The devil attends church, just for different reasons than us.  But when the Spirit of the Lord is in the  place, he is left virtually powerless unless the Lord allows him movement for a particular reason.


----------



## Laela (Aug 16, 2012)

!!
sorry, that was funny...
lol



LucieLoo12 said:


> (Now this one actually involved me, my friends told me what they saw)
> I was shouting (praising God) and I was doing my holy dance. Now I didn't know what was going on, my eyes closed and I am in zone. At our main church, where this took place, we have a biiggg area in the front where everyone goes to shout and dance. Well my friends told me a visitor came up behind and started dancing behind me as if we was in the club  He didnt touch me obviously, because I didnt feel nothing. But he was quickly removed by the ushers. No one told me nothing they just let me keeping praising God. When they told me this I was soooo shame, because I knew everyone saw it, I was right in the front! . Now I opens my eyes every now and then when I am praising God.


----------



## LucieLoo12 (Aug 16, 2012)

Imagine him doing this behind me on the floor with church music going on...in front of everybody













Laela said:


> !!
> sorry, that was funny...
> lol


----------



## Iwanthealthyhair67 (Aug 16, 2012)

LucieLoo12 

girl, don't do it!!! lol, no wonder why the ushers grabbed his ole perverted behind and sat him down...lol


----------



## auparavant (Aug 16, 2012)

You know, this is more geared towards the catholics cuz they will comprehend me better, but you know it is said that Church is where the greatest demonic  activity takes place.  That's because the service is getting people closer to G-d and the enemy is at work to try and prevent it, causing distraction.
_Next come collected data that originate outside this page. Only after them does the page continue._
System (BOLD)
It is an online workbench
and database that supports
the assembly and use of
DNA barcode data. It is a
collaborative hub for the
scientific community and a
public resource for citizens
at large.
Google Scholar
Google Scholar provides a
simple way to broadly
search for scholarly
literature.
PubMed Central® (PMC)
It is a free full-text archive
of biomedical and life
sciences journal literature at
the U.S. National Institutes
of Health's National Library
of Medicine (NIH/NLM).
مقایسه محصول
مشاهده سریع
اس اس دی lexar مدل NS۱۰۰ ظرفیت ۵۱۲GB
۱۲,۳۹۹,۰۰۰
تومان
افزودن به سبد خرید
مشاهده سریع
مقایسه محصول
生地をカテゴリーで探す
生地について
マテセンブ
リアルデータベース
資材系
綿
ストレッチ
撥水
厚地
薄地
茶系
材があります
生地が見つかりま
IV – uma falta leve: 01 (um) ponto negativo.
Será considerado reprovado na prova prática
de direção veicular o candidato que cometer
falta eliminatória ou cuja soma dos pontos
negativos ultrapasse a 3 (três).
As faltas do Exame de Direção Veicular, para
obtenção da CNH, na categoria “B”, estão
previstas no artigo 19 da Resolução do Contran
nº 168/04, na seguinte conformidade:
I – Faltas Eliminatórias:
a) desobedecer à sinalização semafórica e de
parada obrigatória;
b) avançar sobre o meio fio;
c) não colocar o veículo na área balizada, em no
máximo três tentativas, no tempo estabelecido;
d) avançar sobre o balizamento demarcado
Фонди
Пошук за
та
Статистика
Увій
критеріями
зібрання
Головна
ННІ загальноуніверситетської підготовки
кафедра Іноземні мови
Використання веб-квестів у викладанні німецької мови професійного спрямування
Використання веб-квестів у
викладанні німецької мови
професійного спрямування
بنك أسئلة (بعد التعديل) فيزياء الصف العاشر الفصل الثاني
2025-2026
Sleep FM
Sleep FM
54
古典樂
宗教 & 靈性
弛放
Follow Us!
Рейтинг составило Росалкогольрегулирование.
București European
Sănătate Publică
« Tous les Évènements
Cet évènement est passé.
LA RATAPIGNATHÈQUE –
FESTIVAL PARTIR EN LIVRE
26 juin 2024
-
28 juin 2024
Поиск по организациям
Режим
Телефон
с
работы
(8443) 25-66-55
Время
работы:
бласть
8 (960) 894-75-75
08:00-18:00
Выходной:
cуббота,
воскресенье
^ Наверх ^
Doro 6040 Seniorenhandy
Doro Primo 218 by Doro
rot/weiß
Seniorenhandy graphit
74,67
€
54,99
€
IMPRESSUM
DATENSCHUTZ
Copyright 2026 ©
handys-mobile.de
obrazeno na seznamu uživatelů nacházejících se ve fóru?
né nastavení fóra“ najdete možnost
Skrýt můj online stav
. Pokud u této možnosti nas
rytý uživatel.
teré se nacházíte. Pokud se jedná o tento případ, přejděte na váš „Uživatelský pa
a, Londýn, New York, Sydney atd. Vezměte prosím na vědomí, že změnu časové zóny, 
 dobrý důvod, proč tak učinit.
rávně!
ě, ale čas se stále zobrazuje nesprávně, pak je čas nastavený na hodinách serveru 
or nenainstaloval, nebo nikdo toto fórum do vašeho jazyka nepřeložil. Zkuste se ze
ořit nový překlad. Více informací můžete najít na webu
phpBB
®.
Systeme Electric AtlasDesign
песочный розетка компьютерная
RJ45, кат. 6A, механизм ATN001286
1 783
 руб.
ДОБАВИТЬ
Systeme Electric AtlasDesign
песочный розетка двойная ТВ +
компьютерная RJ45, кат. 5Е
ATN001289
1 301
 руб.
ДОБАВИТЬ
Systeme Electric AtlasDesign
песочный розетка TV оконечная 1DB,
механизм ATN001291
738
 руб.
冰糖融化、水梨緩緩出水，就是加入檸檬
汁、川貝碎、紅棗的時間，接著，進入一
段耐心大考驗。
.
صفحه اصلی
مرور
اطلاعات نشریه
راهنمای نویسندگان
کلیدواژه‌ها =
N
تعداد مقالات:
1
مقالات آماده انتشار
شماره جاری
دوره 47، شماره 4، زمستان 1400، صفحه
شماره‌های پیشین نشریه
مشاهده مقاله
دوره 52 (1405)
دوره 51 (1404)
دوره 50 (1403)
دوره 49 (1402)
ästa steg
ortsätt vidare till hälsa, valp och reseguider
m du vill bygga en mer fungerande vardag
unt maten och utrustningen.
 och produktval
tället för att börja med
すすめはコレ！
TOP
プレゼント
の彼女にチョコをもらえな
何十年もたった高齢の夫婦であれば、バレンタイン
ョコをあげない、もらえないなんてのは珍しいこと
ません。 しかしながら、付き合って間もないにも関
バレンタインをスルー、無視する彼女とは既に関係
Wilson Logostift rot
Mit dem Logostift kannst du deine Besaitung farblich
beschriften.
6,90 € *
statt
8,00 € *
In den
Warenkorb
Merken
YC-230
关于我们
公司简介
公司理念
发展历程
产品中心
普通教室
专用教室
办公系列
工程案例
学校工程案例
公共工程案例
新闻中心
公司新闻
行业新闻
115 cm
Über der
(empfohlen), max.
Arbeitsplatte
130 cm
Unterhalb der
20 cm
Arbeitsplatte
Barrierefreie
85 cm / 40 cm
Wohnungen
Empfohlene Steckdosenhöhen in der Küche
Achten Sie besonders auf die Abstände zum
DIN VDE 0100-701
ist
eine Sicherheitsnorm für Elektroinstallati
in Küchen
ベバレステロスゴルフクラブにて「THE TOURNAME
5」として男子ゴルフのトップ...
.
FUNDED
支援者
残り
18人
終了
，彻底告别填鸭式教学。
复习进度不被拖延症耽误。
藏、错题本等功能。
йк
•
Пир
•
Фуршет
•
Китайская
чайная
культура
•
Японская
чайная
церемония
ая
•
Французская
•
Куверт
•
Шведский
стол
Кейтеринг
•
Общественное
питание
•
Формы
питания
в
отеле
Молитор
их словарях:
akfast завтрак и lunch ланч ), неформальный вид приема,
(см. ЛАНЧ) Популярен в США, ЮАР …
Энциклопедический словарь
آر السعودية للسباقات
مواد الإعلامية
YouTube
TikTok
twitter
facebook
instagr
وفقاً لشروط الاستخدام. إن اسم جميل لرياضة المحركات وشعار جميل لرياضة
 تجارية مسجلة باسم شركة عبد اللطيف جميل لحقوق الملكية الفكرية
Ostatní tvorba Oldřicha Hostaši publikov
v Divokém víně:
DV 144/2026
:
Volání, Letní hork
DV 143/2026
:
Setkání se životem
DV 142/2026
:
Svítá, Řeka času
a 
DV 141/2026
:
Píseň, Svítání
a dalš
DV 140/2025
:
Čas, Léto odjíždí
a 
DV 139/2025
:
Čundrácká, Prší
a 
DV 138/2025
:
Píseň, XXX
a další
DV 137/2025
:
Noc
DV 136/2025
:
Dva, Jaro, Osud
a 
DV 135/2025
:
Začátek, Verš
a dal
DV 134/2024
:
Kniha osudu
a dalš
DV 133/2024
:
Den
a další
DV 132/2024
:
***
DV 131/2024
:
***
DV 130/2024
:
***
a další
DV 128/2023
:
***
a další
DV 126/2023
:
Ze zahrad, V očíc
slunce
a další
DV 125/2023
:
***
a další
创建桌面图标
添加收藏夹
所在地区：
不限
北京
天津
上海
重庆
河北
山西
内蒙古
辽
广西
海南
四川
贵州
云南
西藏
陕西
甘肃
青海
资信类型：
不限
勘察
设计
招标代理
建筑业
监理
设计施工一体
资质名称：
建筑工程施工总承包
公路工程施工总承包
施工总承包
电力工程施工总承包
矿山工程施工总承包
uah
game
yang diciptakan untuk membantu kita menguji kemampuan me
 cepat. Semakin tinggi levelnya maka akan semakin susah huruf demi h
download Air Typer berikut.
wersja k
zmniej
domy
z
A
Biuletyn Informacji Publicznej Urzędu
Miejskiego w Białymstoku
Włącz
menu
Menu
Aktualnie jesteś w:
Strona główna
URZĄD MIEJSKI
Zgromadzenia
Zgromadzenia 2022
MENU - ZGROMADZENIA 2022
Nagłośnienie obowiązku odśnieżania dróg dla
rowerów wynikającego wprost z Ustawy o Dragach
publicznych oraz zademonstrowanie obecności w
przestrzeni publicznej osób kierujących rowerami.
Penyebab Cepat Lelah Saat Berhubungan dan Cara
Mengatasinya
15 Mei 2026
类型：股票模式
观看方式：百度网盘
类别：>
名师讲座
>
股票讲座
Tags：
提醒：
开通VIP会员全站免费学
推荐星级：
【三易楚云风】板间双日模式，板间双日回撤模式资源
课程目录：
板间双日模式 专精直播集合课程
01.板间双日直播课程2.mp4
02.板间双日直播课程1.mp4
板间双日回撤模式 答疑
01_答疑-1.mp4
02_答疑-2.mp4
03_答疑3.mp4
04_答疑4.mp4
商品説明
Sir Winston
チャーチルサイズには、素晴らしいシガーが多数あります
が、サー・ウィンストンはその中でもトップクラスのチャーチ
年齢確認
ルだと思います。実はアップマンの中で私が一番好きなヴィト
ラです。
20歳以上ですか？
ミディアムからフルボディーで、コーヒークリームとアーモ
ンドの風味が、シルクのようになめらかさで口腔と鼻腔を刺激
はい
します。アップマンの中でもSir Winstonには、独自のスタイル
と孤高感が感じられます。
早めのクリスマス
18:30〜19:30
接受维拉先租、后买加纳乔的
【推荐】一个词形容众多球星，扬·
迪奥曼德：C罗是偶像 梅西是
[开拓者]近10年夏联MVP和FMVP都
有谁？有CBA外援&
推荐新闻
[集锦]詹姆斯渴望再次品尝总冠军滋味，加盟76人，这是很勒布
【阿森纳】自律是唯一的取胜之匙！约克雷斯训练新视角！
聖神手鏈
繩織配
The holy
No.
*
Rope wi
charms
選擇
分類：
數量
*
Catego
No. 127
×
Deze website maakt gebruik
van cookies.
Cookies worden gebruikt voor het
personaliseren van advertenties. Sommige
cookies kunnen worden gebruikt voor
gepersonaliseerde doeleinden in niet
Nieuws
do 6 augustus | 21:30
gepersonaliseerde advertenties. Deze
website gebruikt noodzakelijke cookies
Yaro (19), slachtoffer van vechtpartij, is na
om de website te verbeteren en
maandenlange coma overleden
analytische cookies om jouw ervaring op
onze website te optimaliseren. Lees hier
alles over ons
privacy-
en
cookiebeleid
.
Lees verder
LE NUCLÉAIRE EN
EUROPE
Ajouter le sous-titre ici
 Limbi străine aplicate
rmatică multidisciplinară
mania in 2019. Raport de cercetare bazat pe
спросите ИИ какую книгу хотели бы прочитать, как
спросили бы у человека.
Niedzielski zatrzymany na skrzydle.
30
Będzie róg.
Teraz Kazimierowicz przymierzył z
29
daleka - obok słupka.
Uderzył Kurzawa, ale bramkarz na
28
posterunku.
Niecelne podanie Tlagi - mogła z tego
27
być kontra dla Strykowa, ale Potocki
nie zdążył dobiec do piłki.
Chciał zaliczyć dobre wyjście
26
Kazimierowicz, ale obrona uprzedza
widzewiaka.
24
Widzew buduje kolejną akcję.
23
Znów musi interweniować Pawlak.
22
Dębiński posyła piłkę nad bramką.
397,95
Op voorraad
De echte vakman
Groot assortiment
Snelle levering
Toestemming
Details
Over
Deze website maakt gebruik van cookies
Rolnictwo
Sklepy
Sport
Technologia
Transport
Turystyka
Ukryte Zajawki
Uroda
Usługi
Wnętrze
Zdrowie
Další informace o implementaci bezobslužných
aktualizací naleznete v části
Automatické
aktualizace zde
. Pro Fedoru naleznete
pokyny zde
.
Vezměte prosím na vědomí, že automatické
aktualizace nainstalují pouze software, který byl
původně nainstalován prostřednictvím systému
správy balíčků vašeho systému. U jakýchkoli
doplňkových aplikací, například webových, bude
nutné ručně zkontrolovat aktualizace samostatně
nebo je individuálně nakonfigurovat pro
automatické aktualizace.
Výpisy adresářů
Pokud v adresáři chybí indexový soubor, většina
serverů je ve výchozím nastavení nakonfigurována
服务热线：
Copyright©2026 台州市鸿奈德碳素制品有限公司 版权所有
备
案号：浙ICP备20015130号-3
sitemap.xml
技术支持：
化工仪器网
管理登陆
Soooo, my friend way back before I converted told me of her parish and what was happening.  It was something to the effect of having somebody involved in a pagan religion who attended that parish and had a beef with the pastor or some congregants.  I can't remember exactly what that was but I do know she said that during one mass, glass just started breaking all over the church.  Scary!  Another time, the priest that replaced another was drunk during services.  Can you imagine?  People were fed up and finally, they got Fr. Etzel, a wonderful priest.   



Edited:


----------



## Shimmie (Aug 16, 2012)

LucieLoo12 said:


> This thread is really good.
> 
> In one of other church locations, (we have several of them) a guy started to get up in church and speak against our Bishop while he was ministering....the guy dropped dead in the church. So serious.
> 
> ...


*

  

Most 'outside' folks don't understand 'Dancing in the Holy Spirit'... poor man was probably thinking he had the Holy Ghost also...he just didn't have the right rhythm going.     Then he gets carried out on a 'hook' like they do at the Apollo when the crowd boos the act.    

*


----------



## Shimmie (Aug 16, 2012)

LucieLoo12 said:


> Imagine him doing this behind me on the floor with church music going on...in front of everybody



Oh No....     And this dude is wearing a tool belt like the Villiage men.


----------



## Iwanthealthyhair67 (Aug 17, 2012)

The Village men ....cute ...

I know you meant the Village People ...



Shimmie said:


> Oh No....  And this dude is wearing a tool belt like the Villiage men.


----------



## pebbles (Aug 17, 2012)

^^^ LOL!!


----------



## Laela (Aug 17, 2012)

LOL @ ya'll !


----------



## CosmopolitanChic (Aug 17, 2012)

LucieLoo12 said:


> This thread is really good.
> 
> 
> 
> ...





I enjoyed all of these stories.


----------



## crwnandglory (Aug 21, 2012)

Hilarious!!!!  I can't believe he did that lol


----------